Auréolé du Fauve d’or de la meilleur bd pour Monica, Daniel Clowes gagne une nouvelle notoriété. Pourtant, il n’est pas un nouvel auteur aspirant à la gloire comme le prouve la nouvelle édition de Pussey!
Pussey vous révèle l’envers de la case
Alors que, dans les titres précédents, Daniel Clowes créait des personnages, Pussey! est un titre davantage autobiographique. On ne s’intéresse pourtant pas à l’enfance ou à la vie de couple de l’auteur mais à son travail par huit récits sur Dan Pussey. Cet alias permet à Clowes de raconter la vie d’un dessinateur de sa jeunesse à sa mort. Dan Pussey, alter ego antihéroïque de Daniel Clowes, est un dessinateur passionné de comics. Il est persuadé d’avoir le talent pour percer dans le milieu mais rien ne va se passer comme prévu.
Le premier chapitre voit Dan Pussey se former chez le professeur Infinity.

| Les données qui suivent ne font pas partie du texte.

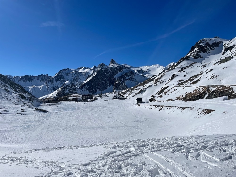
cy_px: 88
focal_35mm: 26
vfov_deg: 53.1
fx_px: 177
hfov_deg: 67.3
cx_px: 118
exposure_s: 1/14925
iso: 32
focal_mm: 4.2
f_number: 1.6
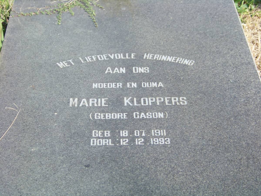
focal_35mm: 96
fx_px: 724
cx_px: 130
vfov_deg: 15.4
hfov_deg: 20.4
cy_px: 98
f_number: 3.2
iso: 64
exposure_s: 1/250
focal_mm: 16.2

Par les élèves de cette école/maison d’édition, on voit les différents métiers de l’industrie et par son mentor on comprend les valeurs des comics. Cet éditeur exploite jusqu’à la mort ses employés, des adolescents naïfs et rêveurs éventuellement payés après la création des œuvres. Le professeur leur impose de dormir chez lui… et son plan marketing. Le secteur repose en effet sur la répétition des mêmes genres : la fantasy, la science-fiction et les super-héros. Beau parleur, l’éditeur d’Infinity raconte « les exploits de super-champions en découpage séquentiel » et n’hésite pas à le faire savoir par des conférences dans les universités. Si ce dernier utilise des formules complexes, son objectif sous-jacent est limpide : faire de l’argent.
Cependant, ce système fonctionne car Dan Pussey devient un dessinateur de renom. Clowes critique également l’ensemble de la filière au moment de l’explosion de popularité dans les années 90 par des dessinateurs stars puis par l’essor d’Image Comics et juste avant l’explosion de la bulle spéculative. La bd devient à la mode et des dessinateurs gagnent beaucoup d’argent. Pourtant, dans la réalité, Clowes ne survivait qu’en acceptant des tâches d’encreur.
Pussey, une biographie inversée
Dan se sent frustré d’être associé à un éditeur. Suivant des conseils d’un ami, il se lance dans l’écriture et découvre alors l’underground qu’il n’apprécie pas. Néanmoins, Dan pense pouvoir gagner plus d’argent par le roman graphique. Réalisant qu’il doit tout faire seul, il comprend vite ses limites. Par ce personnage, Clowes se moque de l’arrogance des auteurs et donc de la sienne. Si l’industrie est critiquée, les romans graphiques underground ne trouvent pas grâce aux yeux de Clowes. Personne n’est épargné. Les comicshops sont tenus par des passionnés certes mais totalement hermétiques aux nouveaux lecteurs et plus globalement aux clients. Le professeur Infinity n’oublie pas de corrompre les journalistes pour obtenir des chroniques élogieuses. Les lecteurs ou les journalistes amateurs en prennent également pour leur grade.
Le personnage de Dan Pussey permettait à Clowes de compenser par le second degrés ses débuts difficiles. L’auteur fait preuve, dans l’introduction, de beaucoup de recul sur ces épisodes en avouant qu’ils ont été écrits sous le coup de l’aigreur et la colère. Le fan intransigeant était à l’époque de ces épisodes un auteur prétentieux. Pourtant, le dessin reste toujours juste. Le style est âpre avec un strict noir et blanc. Les visages sont disgracieux et les décors très simples.
Le passionné comprend que Pussey! est un récit à clés: le Dr. Inifinity fait penser à Stan Lee tandis que Dan Pussey serait un des dessinateurs stars fondateurs d’Image. On croise les frères LaRosa créateur d’Affections et Torpilles qui sont en fait Jaime et Gilbert Hernandez de la série Love and Rockets.
Édité par Delcourt, Pussey! n’est sans doute pas l’album le plus aimable de Daniel Clowes mais c’est une très amusante plongée dans l’envers de l’industrie des comics. L’auteur porte un regard acide sur l’ensemble de la chaîne et sait également se critiquer lui-même.